# Tempora Accommodation-Zwischenmiete



## JoLeyne70 (Dec 22, 2013)

Hello

I would like some advice about securing a temporary accommodation ( or zwischenmiete) in Munich. I have read that it is quite difficult to rent a flat in this city which is quite popular.I'm in between interviews to secure a job in Munich. What appeals to me is that most zwischenmiete are furnished room/flat and it s temporary.
Some ads mention a deposit some don t. What are the things I should be looking out for?

thanks


----------



## Whatsnext (Feb 24, 2014)

Hi Jo, I do not have any tip for you regarding a Zwischenmiete, but have you thought about private accommodation via a portal like AirBnB? 

Check this:
https://www.airbnb.com/s/Munich--Germany?checkin=04/01/2014&checkout=06/30/2014&price_max=3005


----------



## beppi (Jun 10, 2013)

If you are willing to share a flat with strangers - and speak sufficient German:
WGs München : WG Zimmer Angebote in München


----------



## JoLeyne70 (Dec 22, 2013)

@Whatsnext.
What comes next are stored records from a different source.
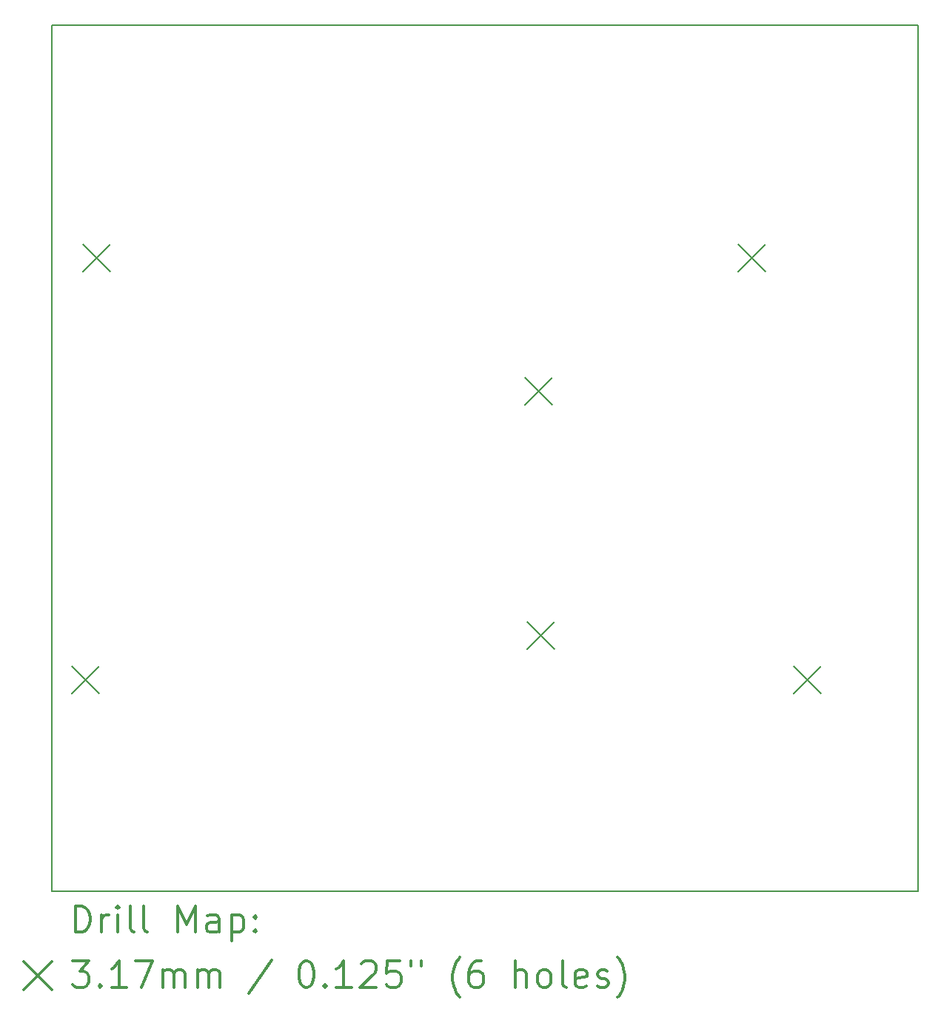
<source format=gbr>
%FSLAX45Y45*%
G04 Gerber Fmt 4.5, Leading zero omitted, Abs format (unit mm)*
G04 Created by KiCad (PCBNEW (2014-12-08 BZR 5317)-product) date mar. 23 déc. 2014 08:51:03 CET*
%MOMM*%
G01*
G04 APERTURE LIST*
%ADD10C,0.127000*%
%ADD11C,0.150000*%
%ADD12C,0.200000*%
%ADD13C,0.300000*%
G04 APERTURE END LIST*
D10*
D11*
X11430000Y-13208000D02*
X11430000Y-8255000D01*
X21336000Y-13208000D02*
X11430000Y-13208000D01*
X21336000Y-3302000D02*
X21336000Y-13208000D01*
X11430000Y-3302000D02*
X21336000Y-3302000D01*
X11430000Y-8255000D02*
X11430000Y-3302000D01*
D12*
X11652250Y-10636250D02*
X11969750Y-10953750D01*
X11969750Y-10636250D02*
X11652250Y-10953750D01*
X11779250Y-5810250D02*
X12096750Y-6127750D01*
X12096750Y-5810250D02*
X11779250Y-6127750D01*
X16833850Y-7334250D02*
X17151350Y-7651750D01*
X17151350Y-7334250D02*
X16833850Y-7651750D01*
X16859250Y-10128250D02*
X17176750Y-10445750D01*
X17176750Y-10128250D02*
X16859250Y-10445750D01*
X19272250Y-5810250D02*
X19589750Y-6127750D01*
X19589750Y-5810250D02*
X19272250Y-6127750D01*
X19907250Y-10636250D02*
X20224750Y-10953750D01*
X20224750Y-10636250D02*
X19907250Y-10953750D01*
D13*
X11693928Y-13681214D02*
X11693928Y-13381214D01*
X11765357Y-13381214D01*
X11808214Y-13395500D01*
X11836786Y-13424071D01*
X11851071Y-13452643D01*
X11865357Y-13509786D01*
X11865357Y-13552643D01*
X11851071Y-13609786D01*
X11836786Y-13638357D01*
X11808214Y-13666929D01*
X11765357Y-13681214D01*
X11693928Y-13681214D01*
X11993928Y-13681214D02*
X11993928Y-13481214D01*
X11993928Y-13538357D02*
X12008214Y-13509786D01*
X12022500Y-13495500D01*
X12051071Y-13481214D01*
X12079643Y-13481214D01*
X12179643Y-13681214D02*
X12179643Y-13481214D01*
X12179643Y-13381214D02*
X12165357Y-13395500D01*
X12179643Y-13409786D01*
X12193928Y-13395500D01*
X12179643Y-13381214D01*
X12179643Y-13409786D01*
X12365357Y-13681214D02*
X12336786Y-13666929D01*
X12322500Y-13638357D01*
X12322500Y-13381214D01*
X12522500Y-13681214D02*
X12493928Y-13666929D01*
X12479643Y-13638357D01*
X12479643Y-13381214D01*
X12865357Y-13681214D02*
X12865357Y-13381214D01*
X12965357Y-13595500D01*
X13065357Y-13381214D01*
X13065357Y-13681214D01*
X13336786Y-13681214D02*
X13336786Y-13524071D01*
X13322500Y-13495500D01*
X13293928Y-13481214D01*
X13236786Y-13481214D01*
X13208214Y-13495500D01*
X13336786Y-13666929D02*
X13308214Y-13681214D01*
X13236786Y-13681214D01*
X13208214Y-13666929D01*
X13193928Y-13638357D01*
X13193928Y-13609786D01*
X13208214Y-13581214D01*
X13236786Y-13566929D01*
X13308214Y-13566929D01*
X13336786Y-13552643D01*
X13479643Y-13481214D02*
X13479643Y-13781214D01*
X13479643Y-13495500D02*
X13508214Y-13481214D01*
X13565357Y-13481214D01*
X13593928Y-13495500D01*
X13608214Y-13509786D01*
X13622500Y-13538357D01*
X13622500Y-13624071D01*
X13608214Y-13652643D01*
X13593928Y-13666929D01*
X13565357Y-13681214D01*
X13508214Y-13681214D01*
X13479643Y-13666929D01*
X13751071Y-13652643D02*
X13765357Y-13666929D01*
X13751071Y-13681214D01*
X13736786Y-13666929D01*
X13751071Y-13652643D01*
X13751071Y-13681214D01*
X13751071Y-13495500D02*
X13765357Y-13509786D01*
X13751071Y-13524071D01*
X13736786Y-13509786D01*
X13751071Y-13495500D01*
X13751071Y-13524071D01*
X11105000Y-14016750D02*
X11422500Y-14334250D01*
X11422500Y-14016750D02*
X11105000Y-14334250D01*
X11665357Y-14011214D02*
X11851071Y-14011214D01*
X11751071Y-14125500D01*
X11793928Y-14125500D01*
X11822500Y-14139786D01*
X11836786Y-14154071D01*
X11851071Y-14182643D01*
X11851071Y-14254071D01*
X11836786Y-14282643D01*
X11822500Y-14296929D01*
X11793928Y-14311214D01*
X11708214Y-14311214D01*
X11679643Y-14296929D01*
X11665357Y-14282643D01*
X11979643Y-14282643D02*
X11993928Y-14296929D01*
X11979643Y-14311214D01*
X11965357Y-14296929D01*
X11979643Y-14282643D01*
X11979643Y-14311214D01*
X12279643Y-14311214D02*
X12108214Y-14311214D01*
X12193928Y-14311214D02*
X12193928Y-14011214D01*
X12165357Y-14054071D01*
X12136786Y-14082643D01*
X12108214Y-14096929D01*
X12379643Y-14011214D02*
X12579643Y-14011214D01*
X12451071Y-14311214D01*
X12693928Y-14311214D02*
X12693928Y-14111214D01*
X12693928Y-14139786D02*
X12708214Y-14125500D01*
X12736786Y-14111214D01*
X12779643Y-14111214D01*
X12808214Y-14125500D01*
X12822500Y-14154071D01*
X12822500Y-14311214D01*
X12822500Y-14154071D02*
X12836786Y-14125500D01*
X12865357Y-14111214D01*
X12908214Y-14111214D01*
X12936786Y-14125500D01*
X12951071Y-14154071D01*
X12951071Y-14311214D01*
X13093928Y-14311214D02*
X13093928Y-14111214D01*
X13093928Y-14139786D02*
X13108214Y-14125500D01*
X13136786Y-14111214D01*
X13179643Y-14111214D01*
X13208214Y-14125500D01*
X13222500Y-14154071D01*
X13222500Y-14311214D01*
X13222500Y-14154071D02*
X13236786Y-14125500D01*
X13265357Y-14111214D01*
X13308214Y-14111214D01*
X13336786Y-14125500D01*
X13351071Y-14154071D01*
X13351071Y-14311214D01*
X13936786Y-13996929D02*
X13679643Y-14382643D01*
X14322500Y-14011214D02*
X14351071Y-14011214D01*
X14379643Y-14025500D01*
X14393928Y-14039786D01*
X14408214Y-14068357D01*
X14422500Y-14125500D01*
X14422500Y-14196929D01*
X14408214Y-14254071D01*
X14393928Y-14282643D01*
X14379643Y-14296929D01*
X14351071Y-14311214D01*
X14322500Y-14311214D01*
X14293928Y-14296929D01*
X14279643Y-14282643D01*
X14265357Y-14254071D01*
X14251071Y-14196929D01*
X14251071Y-14125500D01*
X14265357Y-14068357D01*
X14279643Y-14039786D01*
X14293928Y-14025500D01*
X14322500Y-14011214D01*
X14551071Y-14282643D02*
X14565357Y-14296929D01*
X14551071Y-14311214D01*
X14536786Y-14296929D01*
X14551071Y-14282643D01*
X14551071Y-14311214D01*
X14851071Y-14311214D02*
X14679643Y-14311214D01*
X14765357Y-14311214D02*
X14765357Y-14011214D01*
X14736785Y-14054071D01*
X14708214Y-14082643D01*
X14679643Y-14096929D01*
X14965357Y-14039786D02*
X14979643Y-14025500D01*
X15008214Y-14011214D01*
X15079643Y-14011214D01*
X15108214Y-14025500D01*
X15122500Y-14039786D01*
X15136785Y-14068357D01*
X15136785Y-14096929D01*
X15122500Y-14139786D01*
X14951071Y-14311214D01*
X15136785Y-14311214D01*
X15408214Y-14011214D02*
X15265357Y-14011214D01*
X15251071Y-14154071D01*
X15265357Y-14139786D01*
X15293928Y-14125500D01*
X15365357Y-14125500D01*
X15393928Y-14139786D01*
X15408214Y-14154071D01*
X15422500Y-14182643D01*
X15422500Y-14254071D01*
X15408214Y-14282643D01*
X15393928Y-14296929D01*
X15365357Y-14311214D01*
X15293928Y-14311214D01*
X15265357Y-14296929D01*
X15251071Y-14282643D01*
X15536786Y-14011214D02*
X15536786Y-14068357D01*
X15651071Y-14011214D02*
X15651071Y-14068357D01*
X16093928Y-14425500D02*
X16079643Y-14411214D01*
X16051071Y-14368357D01*
X16036785Y-14339786D01*
X16022500Y-14296929D01*
X16008214Y-14225500D01*
X16008214Y-14168357D01*
X16022500Y-14096929D01*
X16036785Y-14054071D01*
X16051071Y-14025500D01*
X16079643Y-13982643D01*
X16093928Y-13968357D01*
X16336785Y-14011214D02*
X16279643Y-14011214D01*
X16251071Y-14025500D01*
X16236785Y-14039786D01*
X16208214Y-14082643D01*
X16193928Y-14139786D01*
X16193928Y-14254071D01*
X16208214Y-14282643D01*
X16222500Y-14296929D01*
X16251071Y-14311214D01*
X16308214Y-14311214D01*
X16336785Y-14296929D01*
X16351071Y-14282643D01*
X16365357Y-14254071D01*
X16365357Y-14182643D01*
X16351071Y-14154071D01*
X16336785Y-14139786D01*
X16308214Y-14125500D01*
X16251071Y-14125500D01*
X16222500Y-14139786D01*
X16208214Y-14154071D01*
X16193928Y-14182643D01*
X16722500Y-14311214D02*
X16722500Y-14011214D01*
X16851071Y-14311214D02*
X16851071Y-14154071D01*
X16836786Y-14125500D01*
X16808214Y-14111214D01*
X16765357Y-14111214D01*
X16736785Y-14125500D01*
X16722500Y-14139786D01*
X17036786Y-14311214D02*
X17008214Y-14296929D01*
X16993928Y-14282643D01*
X16979643Y-14254071D01*
X16979643Y-14168357D01*
X16993928Y-14139786D01*
X17008214Y-14125500D01*
X17036786Y-14111214D01*
X17079643Y-14111214D01*
X17108214Y-14125500D01*
X17122500Y-14139786D01*
X17136786Y-14168357D01*
X17136786Y-14254071D01*
X17122500Y-14282643D01*
X17108214Y-14296929D01*
X17079643Y-14311214D01*
X17036786Y-14311214D01*
X17308214Y-14311214D02*
X17279643Y-14296929D01*
X17265357Y-14268357D01*
X17265357Y-14011214D01*
X17536786Y-14296929D02*
X17508214Y-14311214D01*
X17451071Y-14311214D01*
X17422500Y-14296929D01*
X17408214Y-14268357D01*
X17408214Y-14154071D01*
X17422500Y-14125500D01*
X17451071Y-14111214D01*
X17508214Y-14111214D01*
X17536786Y-14125500D01*
X17551071Y-14154071D01*
X17551071Y-14182643D01*
X17408214Y-14211214D01*
X17665357Y-14296929D02*
X17693929Y-14311214D01*
X17751071Y-14311214D01*
X17779643Y-14296929D01*
X17793929Y-14268357D01*
X17793929Y-14254071D01*
X17779643Y-14225500D01*
X17751071Y-14211214D01*
X17708214Y-14211214D01*
X17679643Y-14196929D01*
X17665357Y-14168357D01*
X17665357Y-14154071D01*
X17679643Y-14125500D01*
X17708214Y-14111214D01*
X17751071Y-14111214D01*
X17779643Y-14125500D01*
X17893928Y-14425500D02*
X17908214Y-14411214D01*
X17936786Y-14368357D01*
X17951071Y-14339786D01*
X17965357Y-14296929D01*
X17979643Y-14225500D01*
X17979643Y-14168357D01*
X17965357Y-14096929D01*
X17951071Y-14054071D01*
X17936786Y-14025500D01*
X17908214Y-13982643D01*
X17893928Y-13968357D01*
M02*

</source>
I did not think about Air bnb. I will check the website.
Thanks


----------



## JoLeyne70 (Dec 22, 2013)

@Beppi. As I m not in Munich yet, I thought that it would be better to look at the WG ads at a later stage. I know that WG people tend not reply to people who are not residing in Munich yet. I believe that I will need to be "interviewed" as well by WG member ( not looking forward to that part) Anyway thank you for the link
much appreciated.

:bounce:


----------



## beppi (Jun 10, 2013)

Correct, you need to be there to find any reasonably priced accommodation (other than short-term).


----------



## Whatsnext (Feb 24, 2014)

JoLeyne70 said:


> Hello
> 
> I'm in between interviews to secure a job in Munich.


One more thing after re-reading your post:

Have you considered asking your future employer for help on the accommodation front, after you were offered the position?

This could be the best thing for you to throw into the ring when negotiating your package. I think coming from out of town, it should be normal to get at least the first few weeks free hotel accommodation or similar. I would push for 4 weeks free rent.

Another idea:

Google [zeitwohnagentur münchen] and find these specialized agencies who rent out private fully furnished apartments on a more flexible basis for an ongoing commission (usually not a one time fee but a percentage of your monthly rental).

We used such a service once in another city, for 6 months and the rent including the commission was actually not higher than similar properties in the same area. But they can be substantially more expensive, to the point of being double the monthly rent. So you have to do your research well.


----------